TEXTO DE LEITURA —
# # # # #

SEGURANÇA DE NICOLA MICCIONE TROCA TIROS COM CRIMINOSOS E TRAVANCAS PEDE INVESTIGAÇÃO FEDERAL PARA GARANTIR PROTEÇÃO AO SECRETÁRIO

Victor Travancas pediu neste fim de semana que a Polícia Federal acompanhe e apure as circunstâncias da tentativa de assalto ocorrida na Zona Sul do Rio de Janeiro nas proximidades do secretário estadual da Casa Civil, Nicola Miccione.

A cobrança foi feita após a divulgação de que seguranças ligados ao secretário estadual intervieram em uma tentativa de assalto e trocaram tiros com criminosos na Zona Sul da cidade.

De acordo com a notícia divulgada pela imprensa, os agentes reagiram à ação criminosa e houve confronto armado, sem registro de feridos graves.

O caso ganhou repercussão política depois que Travancas — que recentemente ganhou destaque na imprensa nacional e internacional por suas denúncias sobre irregularidades no governo estadual — afirmou que o episódio precisa ser analisado com rigor pelas autoridades federais.

Segundo o advogado, a situação exige atenção especial por envolver um dos principais nomes do governo estadual.

*“Acho muita coincidência que um assalto aconteça exatamente onde o Nicola estava. Este povo é cruel e covarde”,* declarou.

Travancas disse estar preocupado com a segurança de Miccione e defendeu que a Polícia Federal acompanhe as investigações para garantir transparência e proteção institucional.

# # # # #

MATERIAL SELECIONADO —
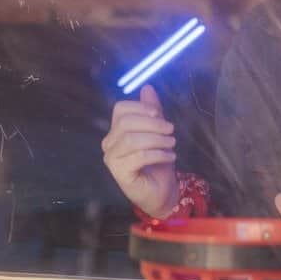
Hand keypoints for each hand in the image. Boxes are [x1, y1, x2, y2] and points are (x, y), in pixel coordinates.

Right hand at [101, 85, 177, 217]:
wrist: (162, 192)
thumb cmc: (158, 162)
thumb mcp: (158, 133)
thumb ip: (152, 111)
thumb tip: (147, 87)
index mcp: (116, 131)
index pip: (120, 109)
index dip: (140, 108)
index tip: (159, 113)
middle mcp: (109, 144)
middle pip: (126, 123)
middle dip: (152, 124)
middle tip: (171, 130)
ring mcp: (112, 160)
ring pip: (132, 140)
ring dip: (157, 139)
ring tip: (171, 144)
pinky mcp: (120, 173)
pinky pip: (139, 157)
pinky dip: (158, 154)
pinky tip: (170, 156)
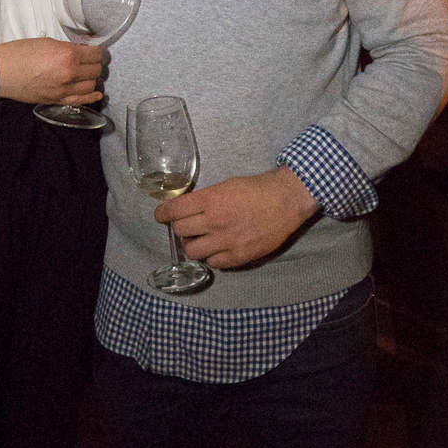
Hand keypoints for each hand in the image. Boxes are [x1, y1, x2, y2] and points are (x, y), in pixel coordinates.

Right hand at [0, 37, 103, 104]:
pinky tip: (97, 94)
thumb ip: (67, 48)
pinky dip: (91, 97)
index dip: (98, 51)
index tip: (96, 51)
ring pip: (91, 85)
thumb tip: (82, 52)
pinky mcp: (57, 100)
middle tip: (91, 61)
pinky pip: (81, 100)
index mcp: (68, 55)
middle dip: (96, 64)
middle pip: (96, 70)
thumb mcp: (47, 42)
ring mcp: (64, 89)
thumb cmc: (20, 52)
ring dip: (92, 79)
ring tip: (88, 74)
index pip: (96, 54)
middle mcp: (70, 73)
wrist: (1, 71)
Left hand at [156, 165, 319, 268]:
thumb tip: (188, 208)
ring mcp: (227, 241)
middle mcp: (215, 221)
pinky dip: (212, 256)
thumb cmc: (257, 189)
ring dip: (193, 245)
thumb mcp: (227, 185)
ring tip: (201, 240)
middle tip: (188, 226)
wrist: (286, 200)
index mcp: (211, 200)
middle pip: (180, 231)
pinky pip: (214, 262)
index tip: (161, 215)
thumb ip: (206, 198)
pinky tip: (218, 248)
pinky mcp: (239, 255)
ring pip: (192, 251)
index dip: (163, 213)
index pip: (174, 210)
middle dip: (181, 228)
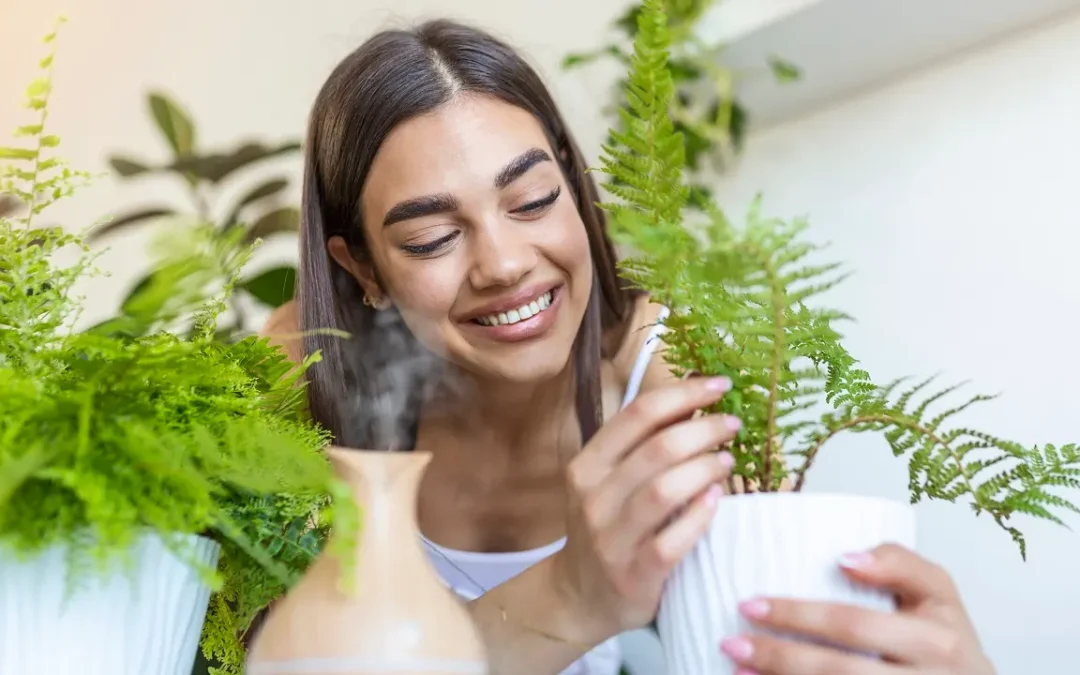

# # # # #

LISTA DE EXERCÍCIOS —
A. Na notícia sobre a troca de tiros na Zona Sul, qual cargo Nicola Miccione ocupa?
B. Prossiga a notícia sobre a troca de tiros na Zona Sul a partir do último parágrafo apresentado.

RESPOSTAS POR TAREFA —
A. Secretário estadual da Casa Civil.

B.
Em artigo publicado nesta semana, Travancas já havia afirmado que é necessário *“separar o joio do trigo”* dentro da administração estadual. Na avaliação do jurista, Miccione seria uma das poucas figuras do governo que mantêm postura técnica e ética.

Segundo ele, o secretário aparece hoje como um dos nomes mais fortes para assumir o comando do estado caso haja mudanças no cenário político.

*“Nicola talvez seja o único homem honesto neste governo. Se vier a assumir o Estado, poderá acabar com os esquemas que se instalaram no Palácio”,* afirmou Travancas.

A declaração ocorre em meio a um momento de forte tensão política no Rio de Janeiro, com investigações, denúncias e disputas internas no governo estadual.

Para Travancas, o episódio reforça a necessidade de proteção institucional ao secretário e de investigação rigorosa das circunstâncias do ocorrido.

*“Se há crime organizado infiltrado no poder, qualquer fato que envolva autoridades que tentam agir corretamente precisa ser investigado com máxima seriedade”,* concluiu.